Across the northern border in Western Canada, forward prices held up relatively well during the May 30-June 5 period compared to those in the United States. That’s likely due to demand growth in the province, the need to replenish severely depleted storage inventories and maintenance restricting some producing areas, according to Genscape.

Alberta production has been averaging 11.53 Bcf/d so far this summer to date. Though this trails last summer-to-date’s average by 47 MMcf/d, it is more than 0.73 Bcf/d greater than the prior five-year summer-to-date average.

Demand this summer so far has averaged 4.73 Bcf/d, Genscape said. As with production, this only trails last year’s to-date level by a tiny bit (15 MMcf/d) but is more than 0.75 Bcf/d above the five-year average. However, this has also been the coolest start to an Alberta summer since 2014.

“When looking at demand on a weather-normalized basis, we continue to see the consistent structural growth taking place this summer. On a weather-normalized basis, provincial demand is averaging 5.04 Bcf/d, more than 0.3 Bcf/d greater than demand at the same temperature range during the same time period last year,” Genscape senior natural gas analyst Rick Margolin said.

Meanwhile, regional storage inventories significantly trail normal levels. Alberta storage started posting consistent injections in late March and has since been injecting an average of around 0.35 Bcf/d, according to Genscape.

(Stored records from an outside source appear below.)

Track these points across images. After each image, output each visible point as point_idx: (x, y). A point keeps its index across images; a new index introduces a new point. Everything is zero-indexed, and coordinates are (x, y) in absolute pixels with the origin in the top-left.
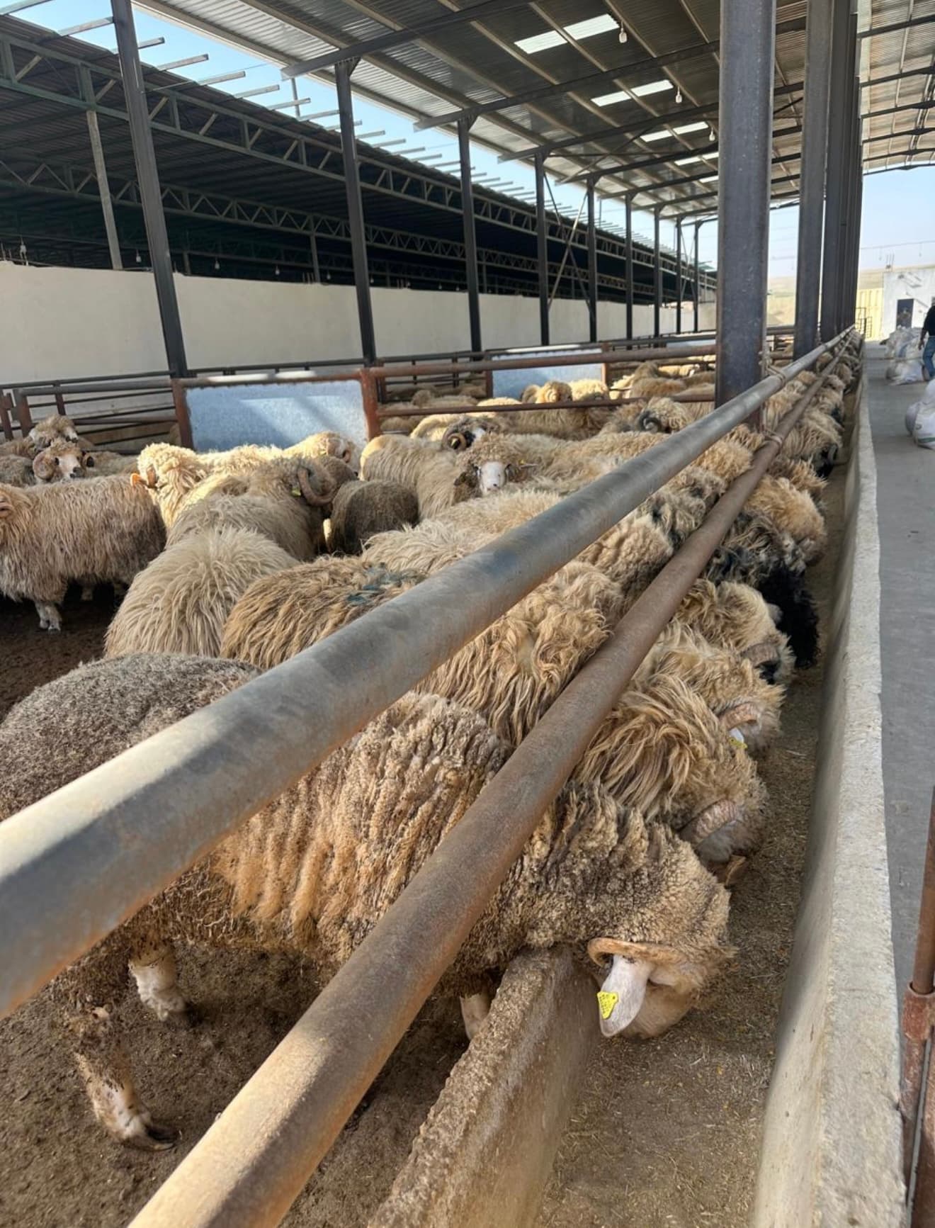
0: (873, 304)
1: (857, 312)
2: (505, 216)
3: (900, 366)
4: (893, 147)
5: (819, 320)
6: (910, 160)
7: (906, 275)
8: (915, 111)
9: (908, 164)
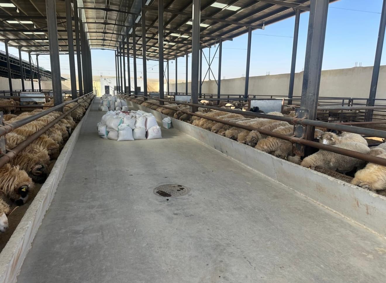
0: (98, 86)
1: (93, 88)
2: (14, 62)
3: (102, 107)
4: (98, 43)
5: (83, 89)
6: (103, 47)
7: (106, 79)
8: (102, 34)
9: (103, 48)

While this is a decent amount more than last summer-to-date’s average rate, it is substantially slower than the five-year average. Alberta current reported inventories are around 125.4 Bcf, which is 54.2 Bcf less than last year and 67.4 Bcf below the prior three-year average.

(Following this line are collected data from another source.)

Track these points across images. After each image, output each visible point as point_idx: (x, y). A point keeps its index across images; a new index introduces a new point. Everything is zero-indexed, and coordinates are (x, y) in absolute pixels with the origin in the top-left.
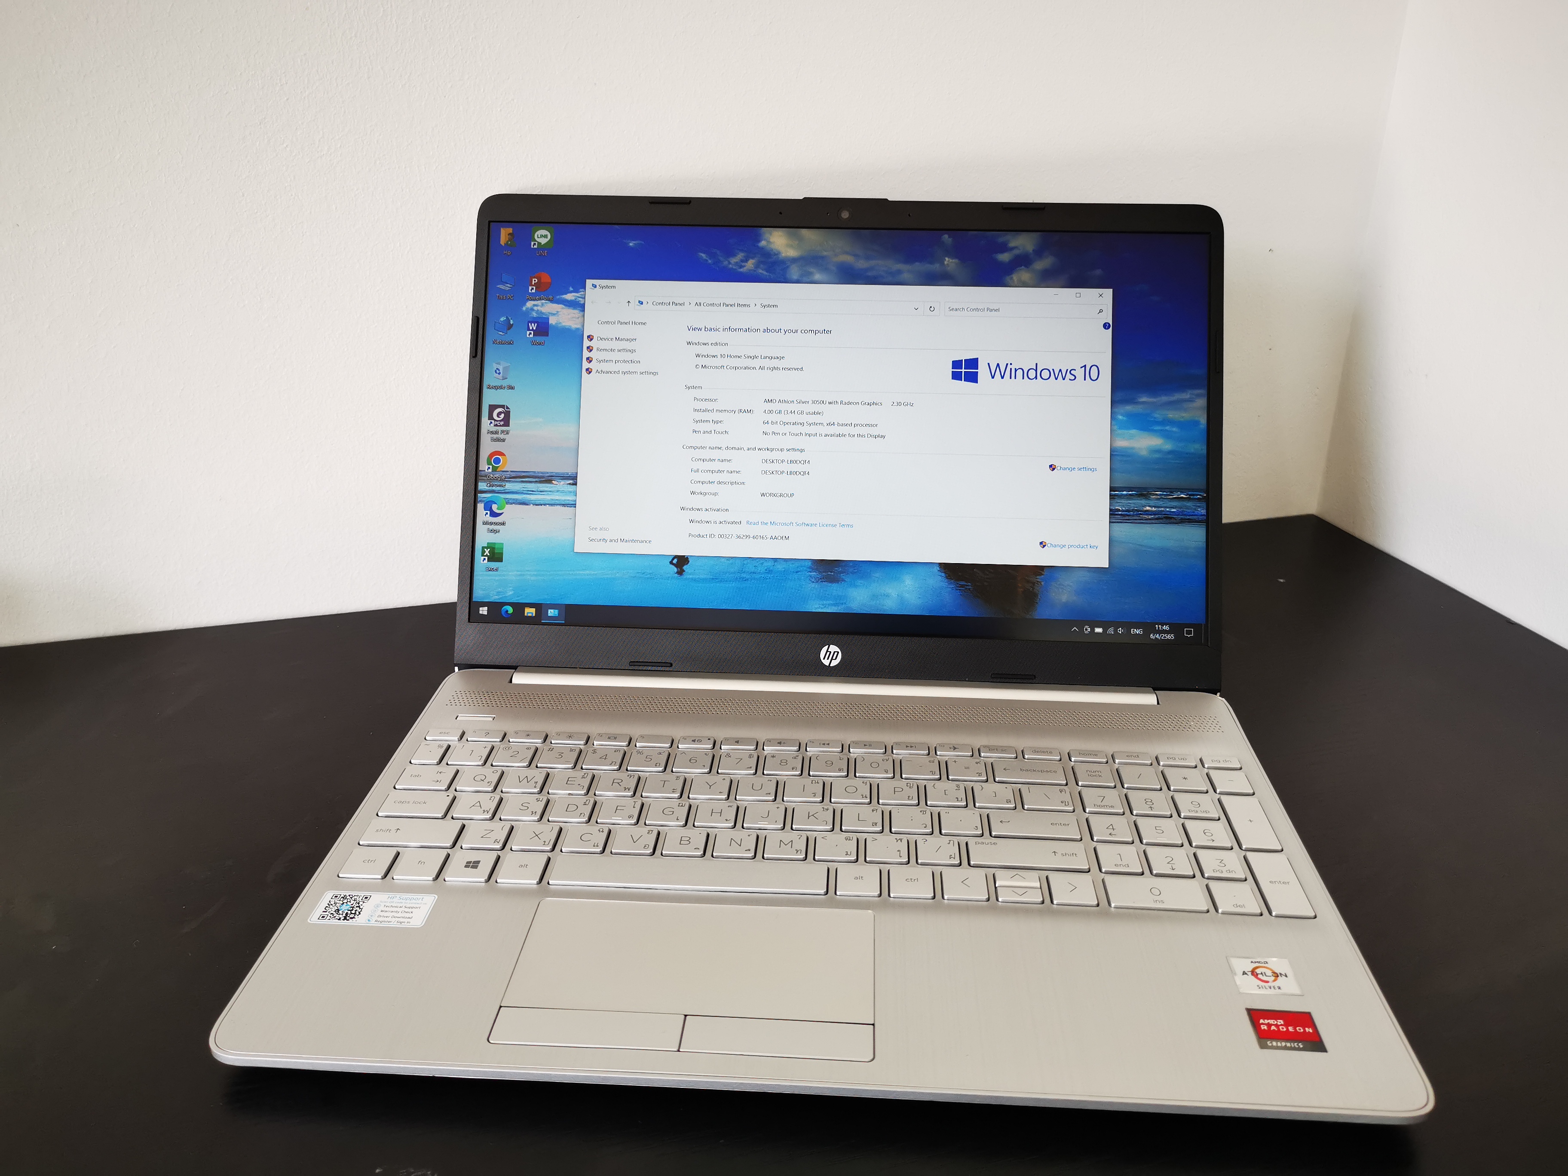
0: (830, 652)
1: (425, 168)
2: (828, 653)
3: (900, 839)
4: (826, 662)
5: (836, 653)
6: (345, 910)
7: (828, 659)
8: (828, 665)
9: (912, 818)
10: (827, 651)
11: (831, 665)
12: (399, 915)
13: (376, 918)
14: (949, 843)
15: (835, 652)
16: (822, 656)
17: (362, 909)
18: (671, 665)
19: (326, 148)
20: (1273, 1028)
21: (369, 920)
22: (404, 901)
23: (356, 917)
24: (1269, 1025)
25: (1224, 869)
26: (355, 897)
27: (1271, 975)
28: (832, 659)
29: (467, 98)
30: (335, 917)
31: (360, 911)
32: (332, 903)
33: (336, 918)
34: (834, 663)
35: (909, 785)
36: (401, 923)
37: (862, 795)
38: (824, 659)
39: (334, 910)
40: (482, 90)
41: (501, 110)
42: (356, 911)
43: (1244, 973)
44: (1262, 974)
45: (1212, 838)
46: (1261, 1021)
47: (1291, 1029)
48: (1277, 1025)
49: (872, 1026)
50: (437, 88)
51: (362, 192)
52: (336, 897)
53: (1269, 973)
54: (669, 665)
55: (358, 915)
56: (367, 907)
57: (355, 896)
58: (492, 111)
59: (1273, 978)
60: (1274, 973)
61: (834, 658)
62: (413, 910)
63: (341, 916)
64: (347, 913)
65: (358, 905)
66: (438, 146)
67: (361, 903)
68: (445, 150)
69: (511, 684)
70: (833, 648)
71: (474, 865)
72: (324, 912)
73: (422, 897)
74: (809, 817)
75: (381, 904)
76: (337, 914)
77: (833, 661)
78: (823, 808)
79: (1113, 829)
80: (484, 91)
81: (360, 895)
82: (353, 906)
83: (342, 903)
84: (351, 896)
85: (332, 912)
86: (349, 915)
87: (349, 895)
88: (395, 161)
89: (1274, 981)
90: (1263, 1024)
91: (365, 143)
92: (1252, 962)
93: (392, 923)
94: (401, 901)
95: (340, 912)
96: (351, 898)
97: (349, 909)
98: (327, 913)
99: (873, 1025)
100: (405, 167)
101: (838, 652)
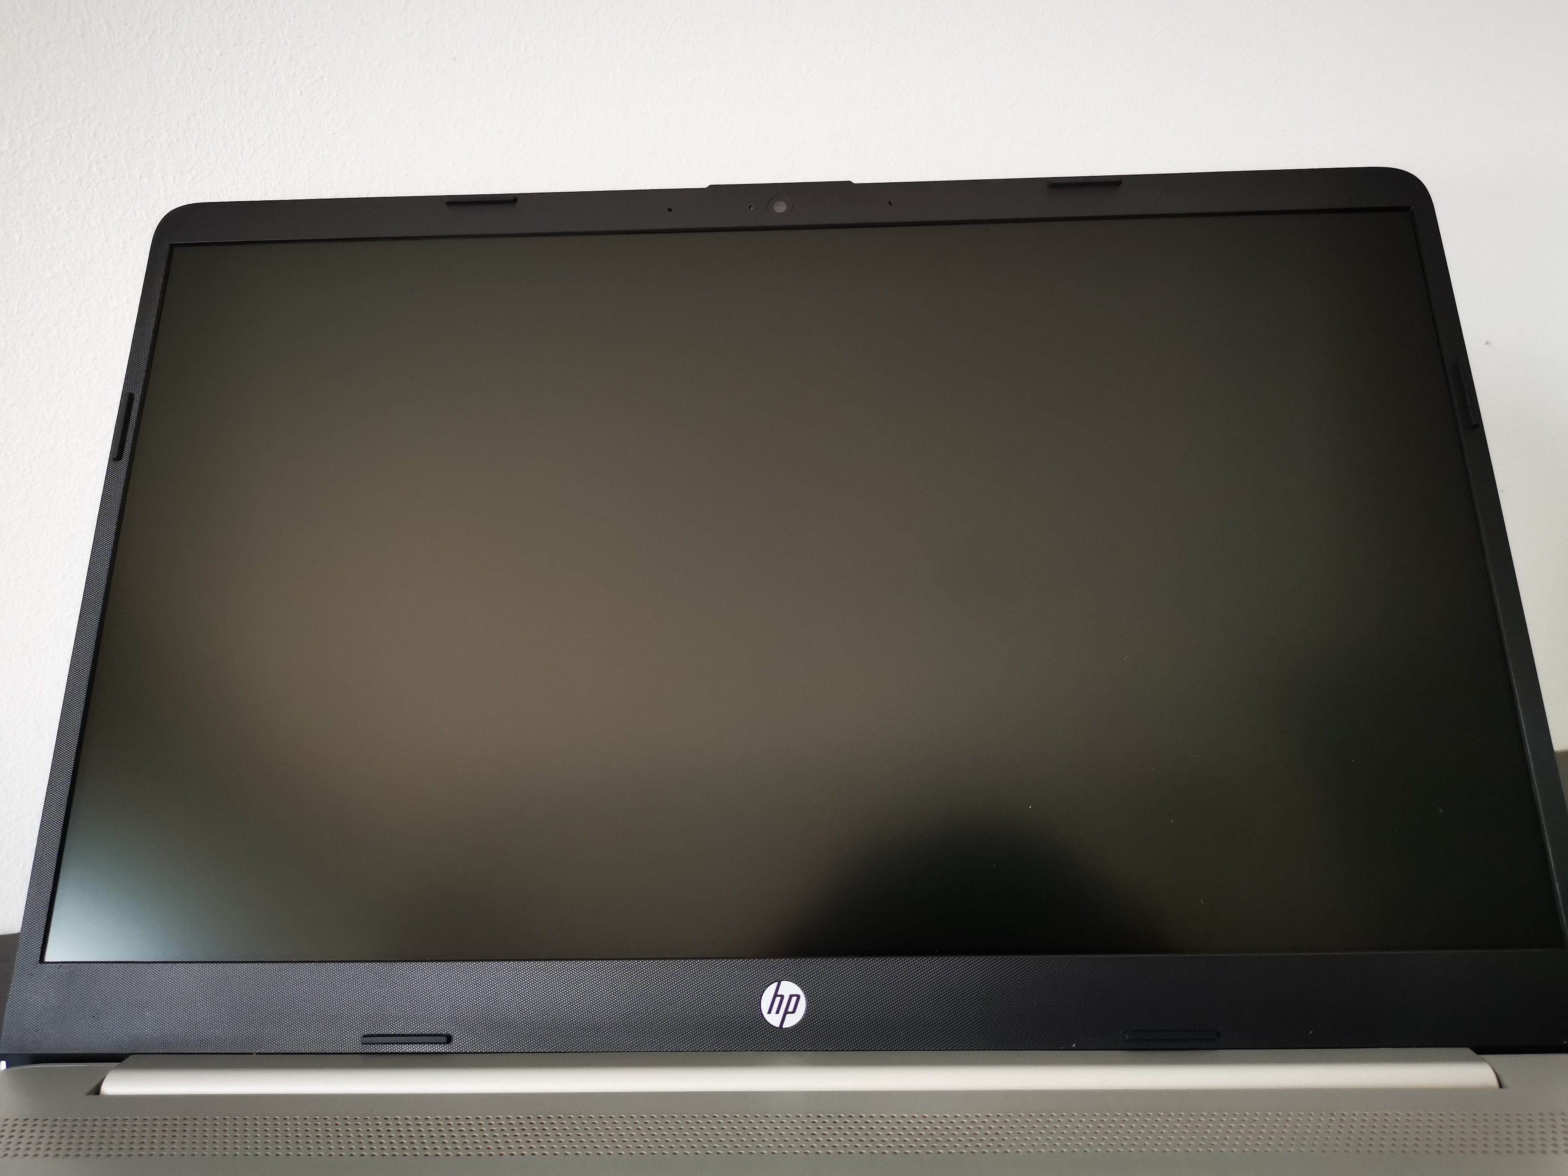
0: (782, 997)
1: (174, 179)
4: (774, 1020)
5: (794, 999)
7: (777, 1012)
8: (778, 1026)
10: (776, 995)
11: (784, 1026)
15: (791, 996)
16: (765, 1007)
18: (449, 1039)
19: (7, 142)
28: (786, 1012)
29: (247, 73)
34: (792, 1021)
38: (769, 1012)
40: (272, 62)
41: (301, 93)
50: (198, 55)
51: (65, 214)
54: (444, 1039)
58: (288, 95)
61: (791, 1009)
66: (196, 146)
68: (209, 153)
69: (96, 1096)
70: (789, 988)
77: (788, 1015)
80: (275, 62)
88: (124, 167)
91: (73, 135)
100: (141, 177)
101: (798, 997)
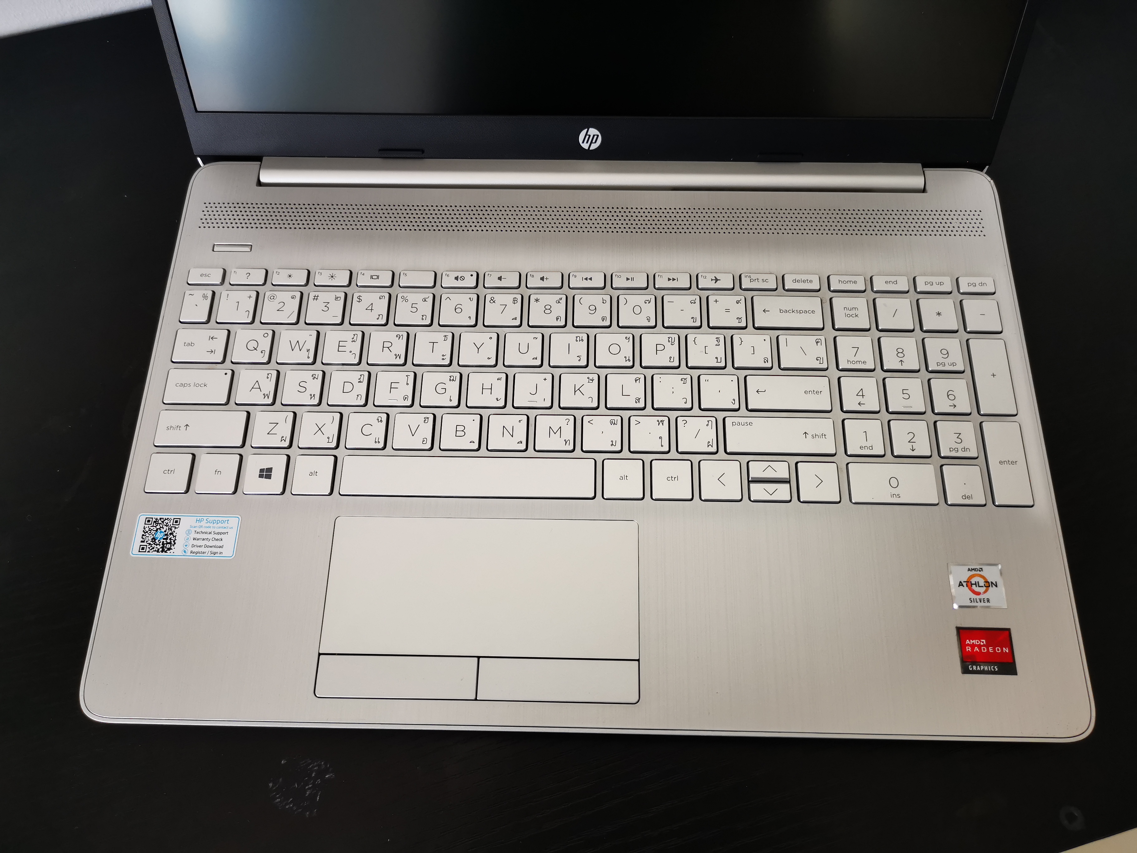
0: (590, 136)
2: (587, 137)
3: (661, 421)
4: (585, 146)
5: (596, 137)
6: (161, 538)
7: (587, 142)
8: (587, 148)
9: (673, 390)
10: (586, 134)
11: (591, 149)
12: (211, 543)
13: (190, 549)
14: (707, 425)
15: (594, 136)
16: (581, 141)
17: (175, 536)
18: (423, 152)
20: (976, 649)
21: (185, 552)
22: (211, 525)
23: (172, 547)
24: (973, 646)
25: (960, 446)
26: (166, 521)
27: (983, 585)
28: (591, 142)
30: (153, 548)
31: (174, 539)
32: (147, 529)
33: (154, 550)
34: (594, 146)
35: (670, 339)
36: (215, 554)
37: (625, 357)
38: (583, 142)
39: (150, 539)
42: (170, 539)
43: (961, 584)
44: (975, 584)
45: (955, 402)
46: (968, 642)
47: (991, 649)
48: (979, 646)
49: (637, 662)
52: (149, 521)
53: (982, 582)
54: (421, 152)
55: (174, 545)
56: (180, 533)
57: (165, 519)
59: (985, 588)
60: (987, 582)
61: (594, 141)
62: (222, 536)
63: (158, 547)
64: (163, 542)
65: (170, 532)
67: (173, 529)
69: (260, 183)
70: (593, 131)
71: (266, 473)
72: (142, 542)
73: (227, 519)
74: (575, 392)
75: (191, 529)
76: (155, 545)
77: (592, 144)
78: (588, 378)
79: (863, 396)
81: (170, 517)
82: (166, 533)
83: (155, 529)
84: (162, 520)
85: (149, 542)
86: (165, 545)
87: (160, 519)
89: (985, 592)
90: (968, 645)
92: (969, 570)
93: (206, 555)
94: (208, 525)
95: (157, 541)
96: (163, 522)
97: (164, 537)
98: (145, 544)
99: (638, 660)
101: (598, 136)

“AECO prices should draw some support from the collective need to replenish storage and serve demand growth while production faces headwinds from maintenance,” Margolin said.

NGI price data shows NOVA/AECO C cash basis is currently around minus $1.69/MMBtu. This summer to date, it has averaged minus $1.66, which is about 17 cents stronger than last summer to date, “though notably weaker than previous summers when basis was well within $1.00 under Henry Hub,” Margolin said.

Meanwhile, the balance of summer at NOVA/AECO C sat Wednesday at 88 cents, which is $1.50 below Henry Hub, Forward Look data show. The winter strip stood at $1.48, $1.23 below Henry.